In April, second-hand home sales in the United States increased less than expected as high interest rates and tight inventory continued to suppress the housing market recovery.
In April, the resale performance of homes in the United States was lower than market expectations, despite improvements in housing affordability. Inventory remains tight, and high mortgage rates continue to limit the recovery of the real estate market.
The performance of second-hand housing sales in the United States in April was lower than market expectations, despite improvements in housing affordability, inventory remains tight, coupled with high mortgage rates, continuing to limit the recovery of the real estate market.
According to data released by the National Association of Realtors (NAR), existing home sales in the United States in April increased by only 0.2% on a month-on-month basis, with a seasonally adjusted annual sales volume of 4.02 million units, far below the market's expectation of over 3% growth.
Compared to the same period last year, second-hand home sales in April remained basically flat. Since this data is based on final transactions, it mainly reflects home purchase contracts signed between the end of February and March.
The data shows that by the end of March, the 30-year fixed mortgage rate in the United States remained in the high 5% range, but following the escalation of tensions between the US and Iran, and the outbreak of war between the US, Israel, and Iran, mortgage rates quickly shot up.
NAR Chief Economist Lawrence Yun stated that despite conflicting macroeconomic signals, including record highs in the US stock market and record lows in consumer confidence, the continued improvement in housing affordability still provides some support for home sales.
Yun pointed out that mortgage rates have decreased compared to last year, while the growth rate of household income is still faster than the increase in housing prices.
In terms of supply, housing inventory in the United States in April increased by 5.8% on a month-on-month basis, but only increased by 1.4% compared to the same period last year, with the overall inventory equivalent to a 4.4-month supply.

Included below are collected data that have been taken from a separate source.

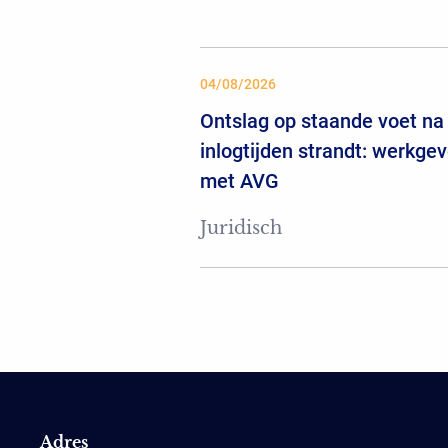
04/08/2026
Ontslag op staande voet na 
inlogtijden strandt: werkgev
met AVG
Juridisch
Adres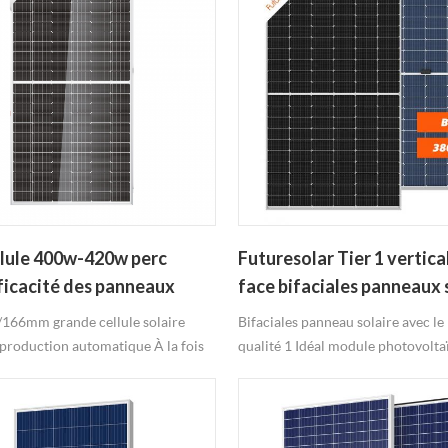
lule 400w-420w perc
Futuresolar Tier 1 vertica
ficacité des panneaux
face bifaciales panneaux 
 sans anti-dumping impôts
350W-380W
166mm grande cellule solaire
Bifaciales panneau solaire avec le
a production automatique À la fois
qualité 1 Idéal module photovolt
/Commercial/Industriel projet
pergola, maison verte Obtenez plu
-cellule de la technologie De
que les modules pv Sans cadre et 
455w panneau solaire
fois disponible L'esthétique du bâ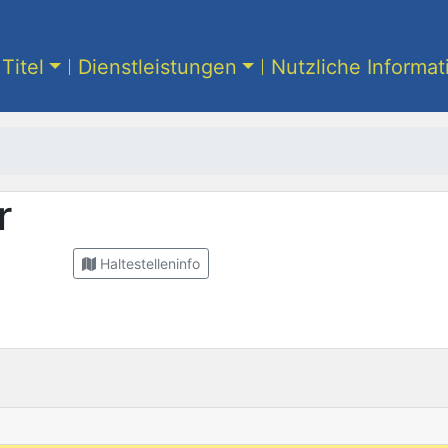
Titel
Dienstleistungen
Nutzliche Informa
r
Haltestelleninfo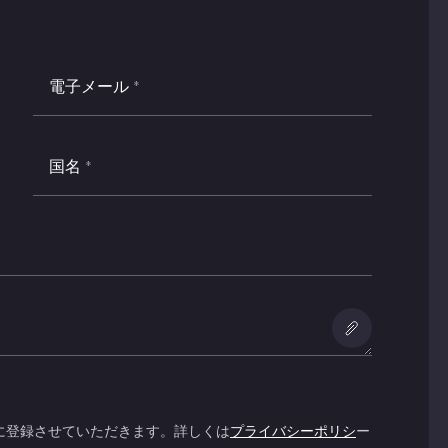
電子メール
*
国名
*
添付フ
ァイル
の追加
に登録させていただきます。詳しくは
プライバシーポリシ
ー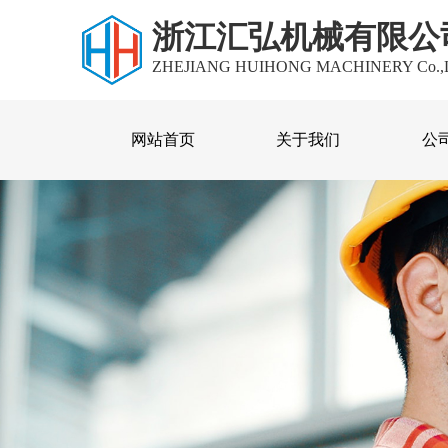
浙江汇弘机械有限公
ZHEJIANG HUIHONG MACHINERY Co.,
网站首页
关于我们
公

The market generally believes that a 6-month inventory level signifies a relative balance between buyers and sellers.
Yun stated that the US real estate market "urgently needs a 30% increase in inventory," but this has clearly not been achieved yet.
He pointed out that although bidding wars are not as intense as in previous years, some properties are still experiencing competition from multiple buyers. At the same time, the average listing time for homes is increasing, indicating that consumer home purchasing decisions are becoming more cautious.
The tight inventory continues to push up prices. Data shows that in April, the median price of second-hand homes sold in the United States reached $417,700, a 0.9% year-on-year increase, the highest level in April since NAR began tracking.
Additionally, the average listing time for homes increased from 29 days to 32 days compared to the same period last year. First-time buyers accounted for 33% of total sales, slightly lower than the same period last year. About a quarter of home transactions were still completed in cash, consistent with the previous year.
Mortgage rates continue to remain high. This week, the opening rate for a 30-year fixed mortgage in the United States was reported at 6.42%.
Furthermore, recent real estate data shows that despite a slight increase in the number of homes for sale in April and May, market supply is tightening again. Analysts believe this means that US home prices may continue to face upward pressure in the future.